Reprinted with permission from The Christian Science Monitor
The MY HERO Project (myhero.com)
The pocketbook case for EVs
by The Christian Science Monitor's Editorial Board
Electric vehicles have been thought of as only for the wealthy or environmentally conscious. But that thinking is being challenged by a coming new generation of affordable and earth-friendly cars.
Who would have imagined back in the late 20th century that ordinary folks would carry powerful computers in their pockets or purses that would open up new ways of communicating? Yet today even people of modest means wouldn’t do without their smartphones.
A Nissan Leaf electric car is shown at the North American international Auto Show in Detroit in January 2018. The 2019 Leaf Plus has an EPA range estimate of 226 miles. Other electric cars with a 200-plus mile range include the Chevrolet Bolt (238 miles), the Kia Niro (239 miles), and the Hyundai Kona (258 miles).Reuters/Brendan McDermid/FileOwning an electric vehicle (EV) now may seem just as expensive and unnecessary as a smartphone did back then. But as is often the case, technology and innovation move faster than public perceptions.
If Americans today think about EVs at all, they are likely to assume EVs are expensive and, perhaps most worrying, that their batteries will run down and leave them stranded (a concern often called “range anxiety”).
But the first assumption is already largely wrong, and the second is fast becoming so.
In the next few years a slew of new EVs from nearly every major world automaker will be arriving on dealer lots. Last year the average price of a new car in the United States topped $35,000. Many new EVs will sell for something close to that – and that’s before subtracting government rebates or tax incentives.
Buyers who look beyond the sticker price to the true cost of ownership find more good news.

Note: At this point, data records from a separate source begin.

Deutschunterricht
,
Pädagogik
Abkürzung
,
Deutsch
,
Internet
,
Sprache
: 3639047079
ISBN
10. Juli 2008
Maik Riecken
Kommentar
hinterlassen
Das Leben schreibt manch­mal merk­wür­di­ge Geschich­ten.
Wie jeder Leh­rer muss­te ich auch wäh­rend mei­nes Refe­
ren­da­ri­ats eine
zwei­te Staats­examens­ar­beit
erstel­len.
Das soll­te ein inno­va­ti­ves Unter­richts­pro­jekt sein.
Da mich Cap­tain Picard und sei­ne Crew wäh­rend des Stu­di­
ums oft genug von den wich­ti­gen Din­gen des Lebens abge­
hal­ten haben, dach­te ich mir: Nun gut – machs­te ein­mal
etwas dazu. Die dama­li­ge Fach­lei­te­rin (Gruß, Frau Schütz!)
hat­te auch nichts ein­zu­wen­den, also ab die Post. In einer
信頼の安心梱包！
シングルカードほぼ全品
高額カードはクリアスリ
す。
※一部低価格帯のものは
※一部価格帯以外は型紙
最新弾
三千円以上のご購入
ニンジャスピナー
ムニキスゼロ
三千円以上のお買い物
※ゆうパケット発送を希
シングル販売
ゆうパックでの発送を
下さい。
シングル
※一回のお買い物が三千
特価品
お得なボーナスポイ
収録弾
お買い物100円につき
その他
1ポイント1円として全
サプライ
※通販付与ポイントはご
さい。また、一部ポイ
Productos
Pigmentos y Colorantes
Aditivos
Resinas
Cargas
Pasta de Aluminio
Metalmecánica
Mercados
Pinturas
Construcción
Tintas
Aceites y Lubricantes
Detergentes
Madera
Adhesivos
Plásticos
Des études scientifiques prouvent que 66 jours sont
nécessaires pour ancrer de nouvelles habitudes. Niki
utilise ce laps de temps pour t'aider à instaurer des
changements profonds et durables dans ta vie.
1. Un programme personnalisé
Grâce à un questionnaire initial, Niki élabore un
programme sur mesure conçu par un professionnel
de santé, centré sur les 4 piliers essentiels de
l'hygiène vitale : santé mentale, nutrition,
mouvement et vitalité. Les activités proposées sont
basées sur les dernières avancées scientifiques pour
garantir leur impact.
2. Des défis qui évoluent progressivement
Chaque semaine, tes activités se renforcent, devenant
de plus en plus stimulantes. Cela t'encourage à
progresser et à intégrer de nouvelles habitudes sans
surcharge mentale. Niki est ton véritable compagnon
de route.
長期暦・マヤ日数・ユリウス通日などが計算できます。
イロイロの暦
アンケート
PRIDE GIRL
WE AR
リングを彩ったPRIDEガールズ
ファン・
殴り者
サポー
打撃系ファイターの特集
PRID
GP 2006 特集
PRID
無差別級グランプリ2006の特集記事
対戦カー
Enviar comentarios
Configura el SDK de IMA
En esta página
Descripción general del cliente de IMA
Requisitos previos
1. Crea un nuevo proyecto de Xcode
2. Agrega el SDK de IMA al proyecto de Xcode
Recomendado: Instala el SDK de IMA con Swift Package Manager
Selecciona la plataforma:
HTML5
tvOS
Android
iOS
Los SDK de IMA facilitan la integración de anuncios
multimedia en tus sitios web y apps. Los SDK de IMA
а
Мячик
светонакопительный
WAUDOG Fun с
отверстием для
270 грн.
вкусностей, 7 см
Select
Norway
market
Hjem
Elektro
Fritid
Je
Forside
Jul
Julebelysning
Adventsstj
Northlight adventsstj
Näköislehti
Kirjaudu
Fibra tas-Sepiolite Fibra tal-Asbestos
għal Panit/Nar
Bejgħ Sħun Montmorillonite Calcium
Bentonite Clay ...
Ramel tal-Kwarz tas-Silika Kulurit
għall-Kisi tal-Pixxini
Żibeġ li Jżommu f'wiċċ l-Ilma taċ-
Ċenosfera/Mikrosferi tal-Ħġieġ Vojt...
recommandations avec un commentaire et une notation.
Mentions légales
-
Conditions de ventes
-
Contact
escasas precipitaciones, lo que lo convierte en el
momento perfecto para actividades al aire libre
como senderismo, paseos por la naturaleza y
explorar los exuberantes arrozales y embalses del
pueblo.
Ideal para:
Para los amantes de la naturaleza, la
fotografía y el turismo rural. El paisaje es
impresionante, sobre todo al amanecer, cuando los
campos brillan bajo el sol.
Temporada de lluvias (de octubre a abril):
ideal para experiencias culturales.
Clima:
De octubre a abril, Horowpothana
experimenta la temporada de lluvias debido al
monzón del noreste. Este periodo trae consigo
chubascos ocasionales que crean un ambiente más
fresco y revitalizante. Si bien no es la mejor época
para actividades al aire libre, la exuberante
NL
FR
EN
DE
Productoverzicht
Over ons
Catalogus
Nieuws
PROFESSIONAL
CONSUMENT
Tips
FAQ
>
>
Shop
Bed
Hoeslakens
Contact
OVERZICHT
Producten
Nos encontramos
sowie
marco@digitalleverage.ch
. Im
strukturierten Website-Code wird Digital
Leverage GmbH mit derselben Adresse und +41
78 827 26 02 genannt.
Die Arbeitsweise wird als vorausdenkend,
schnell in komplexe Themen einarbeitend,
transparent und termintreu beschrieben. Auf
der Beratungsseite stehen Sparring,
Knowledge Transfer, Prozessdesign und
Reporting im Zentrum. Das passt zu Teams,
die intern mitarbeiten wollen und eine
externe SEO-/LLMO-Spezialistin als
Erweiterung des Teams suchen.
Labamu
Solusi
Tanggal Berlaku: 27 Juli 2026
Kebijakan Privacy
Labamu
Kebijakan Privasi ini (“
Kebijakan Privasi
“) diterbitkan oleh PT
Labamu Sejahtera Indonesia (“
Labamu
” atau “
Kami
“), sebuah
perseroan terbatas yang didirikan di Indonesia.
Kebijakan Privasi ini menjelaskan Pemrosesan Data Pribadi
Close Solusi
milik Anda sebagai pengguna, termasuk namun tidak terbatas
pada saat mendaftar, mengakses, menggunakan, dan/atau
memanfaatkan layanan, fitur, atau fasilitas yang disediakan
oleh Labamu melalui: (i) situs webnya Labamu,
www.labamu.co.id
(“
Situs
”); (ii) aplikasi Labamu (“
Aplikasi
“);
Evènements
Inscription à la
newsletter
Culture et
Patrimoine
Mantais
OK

On average in the US, it costs less than half as much to travel per mile in an EV than in a gas-powered vehicle, according to the US Department of Energy.
EVs also cost much less to maintain than gas-burning vehicles with internal combustion engines, a technology first developed in the 19th century.
And what of range anxiety? While the driving range per charge of the new wave of EVs is over 200 miles, that’s still short of the 400 miles or more vehicles can travel on a tank of gas. But if shoppers look at how far they drive in an average day running errands or commuting, most will find 200 miles is more than enough.
What’s still needed (and on the way) are many more public charging stations that allow EVs to extend their daily range. Cities, states, and private employers are providing more and more of these: California, New Jersey, and New York alone plan to invest $1.3 billion in charging stations. And at least one entrepreneur is using an Uber or Airbnb model to match EV drivers with available nearby public or private charging facilities.
EVs won’t be just sedans, either. An all-electric pickup truck being underwritten by Amazon may be on the streets by next year. And the first company to get an all-electric SUV to market is likely to find it’s a winner.
With the need to cut carbon pollution becoming more urgent each day, a transition from fossil fuels to EVs could be an important part of the solution. Many governments recognize this: Norway aims to ban sales of gas and diesel cars by 2025; India, Ireland, Israel, and the Netherlands by 2030; and Britain by 2040. Volvo will stop making cars that run only on gas or diesel this year, and Volkswagen will follow in 2026.
The meme that owning an EV requires a sacrifice of cash and convenience beyond what most people would be willing to make is fading before our eyes. Environmental stewardship and shopping for the best bargain are about to join hands.